Hanan menghampiri motornya yang terparkir di halaman rumah dan hampir memasukkan kuncinya ketika benda itu disambar dengan cepat oleh Edgar. Hanan berdecak kesal, memutar bola matanya.

“Gar, balikin,” pintanya dengan nada suara yang berusaha dibuatnya tenang.

Kunci itu masih bertahan dalam genggaman tangan Edgar. “Jawab gue dulu. Lo mau ke mana?”

“Apa urusan lo? Kemarin-kemarin lo selalu nolak tiap gue ajak keluar. Sekarang tiba-tiba lo peduli gue mau pergi ke mana?”

“Kemarin lo ngajak gue minum, jelas gue tolak!” sergah Edgar. “Lo, tuh, kalo ada masalah jangan badan lo yang lo hancurin. Ada gue. Ngomong. Cerita.”

“Lo nggak tau apa-apa, Gar. Lo nggak ngerti.”

Edgar melangkah mendekati Hanan kemudian membisikkan satu kalimat tajam pada telinganya.

“Bikin gue ngerti.”

Tanpa seizin Hanan, cowok yang lebih tua itu memasukkan kunci motor dan menyalakan motor Hanan. Diperintahkannya Hanan untuk segera naik ke boncengan yang dengan enggan akhirnya Hanan turuti. Keduanya lalu meninggalkan rumah Hanan dengan menyisakan gema suara mesin motor yang kencang.

Arka baru menginjakkan kaki di rumah setelah berjam-jam dihabiskannya dengan mengasingkan diri di perpustakaan kampus setelah kelasnya usai. Salah satu upayanya untuk menghindari pertemuan dengan Hanan di tempat-tempat yang biasa cowok itu lewati. Namun sepertinya Hanan sudah tak terlihat lagi begitu kelas terakhir hari itu selesai, yang kemudian sangat disyukuri Arka karena itu berarti Hanan mendengarkan permintaannya tempo hari. Untuk tak muncul lagi di hadapan Arka.

Rasa ngilu yang tiba-tiba merambat pada dadanya segera Arka abaikan seiring ia mendorong pintu rumahnya.

"Arka pulang."

Biasanya ibunya akan duduk di sofa ruang tamu sembari mengerjakan sesuatu tiap Arka kembali, tetapi kali ini yang menyambutnya adalah kakaknya.

"Kok, baru balik?" tanya Angga begitu Arka memberi salam.

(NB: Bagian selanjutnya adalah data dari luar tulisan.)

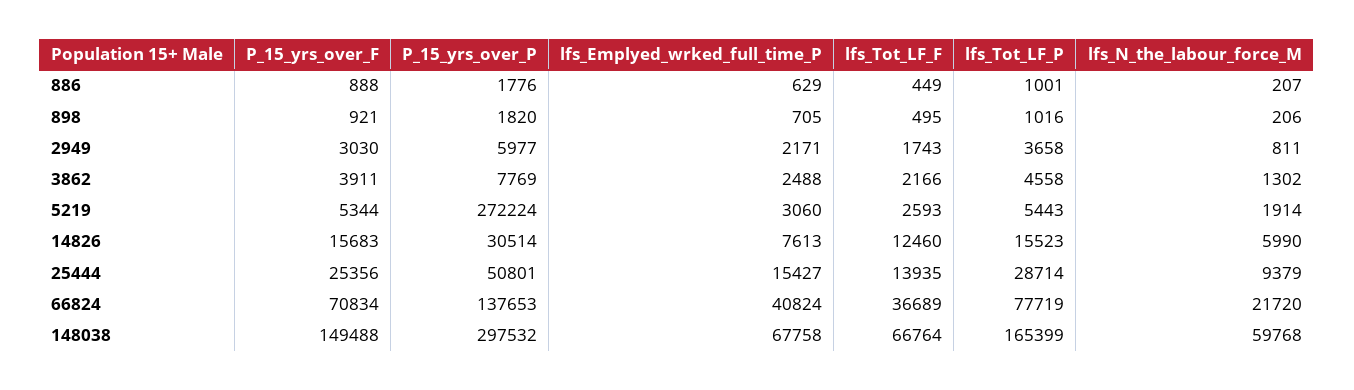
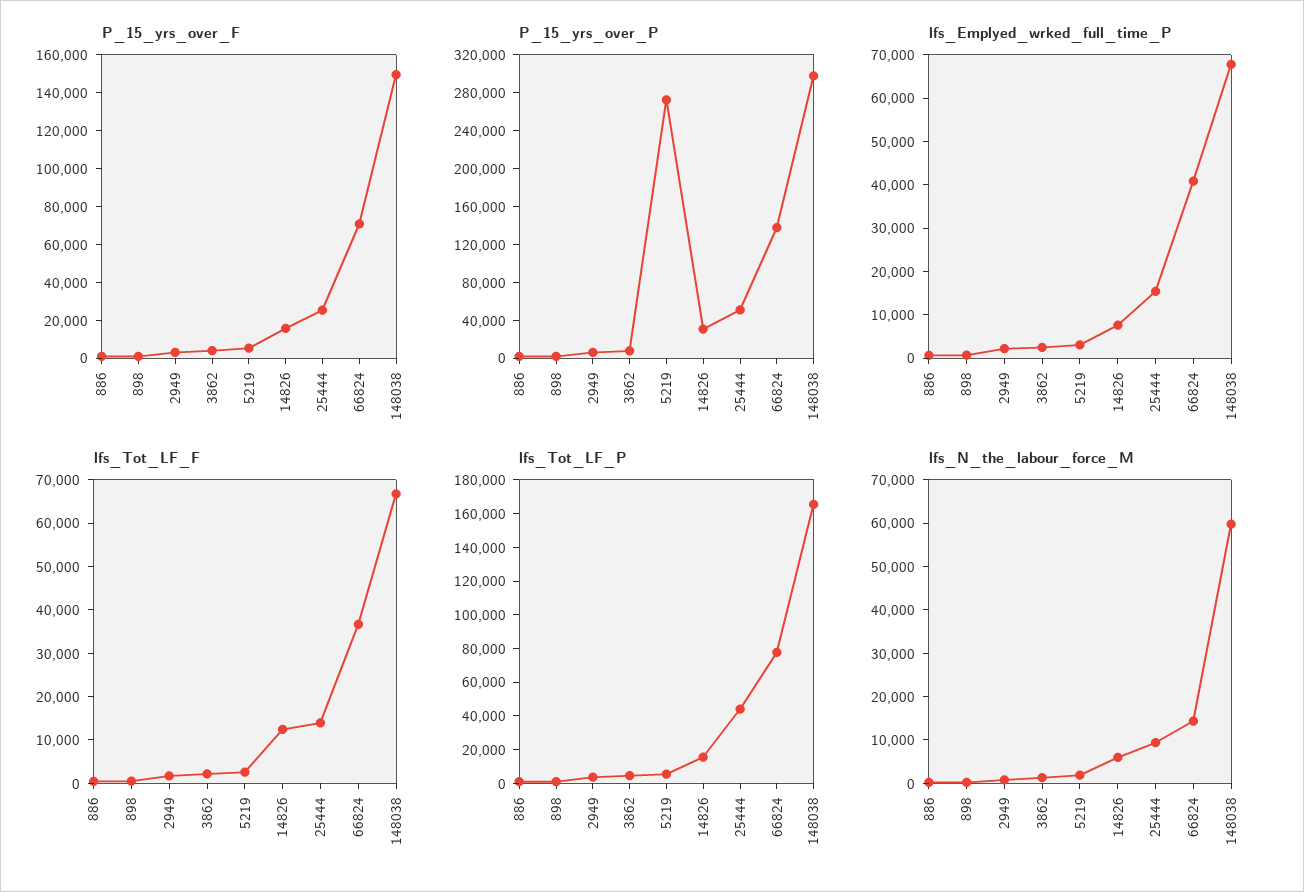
lfs_Tot_LF_P, 25444: 28714 -> 45000
lfs_N_the_labour_force_M, 66824: 21720 -> 14000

Ia langsung bangkit dari duduknya dan menghampiri adiknya untuk dirangkul dengan sebelah tangan.

"Lo yang tumben udah ada di rumah jam segini," komentar Arka. Kakaknya itu memang lebih sering pulang terlambat ketimbang dirinya. Tetapi tak pernah orang tuanya menegurnya sekalipun. Mereka telah memberikan kepercayaan penuh pada Angga sementara Arka masih harus meyakinkan ibunya alasan ia pulang telat ke rumah adalah untuk urusan kampus.

Angga menarik adiknya ke meja makan lalu bergegas mengambil sesuatu dari dalam kulkas.

Jus jeruk.

"Tadi gue buru-buru pulang buat ngasihin itu ke elo. Takutnya keburu nggak enak. Ternyata lo belom ada di rumah," jelas Angga.

"Ya, ampun, Ga," keluh Arka sembari menghela napas. Tangannya meraih jus jeruk yang masih dingin itu lalu menancapkan sedotannya sebelum meminumnya. "Ngapain tiba-tiba beliin gue jus jeruk? Thanks, by the way."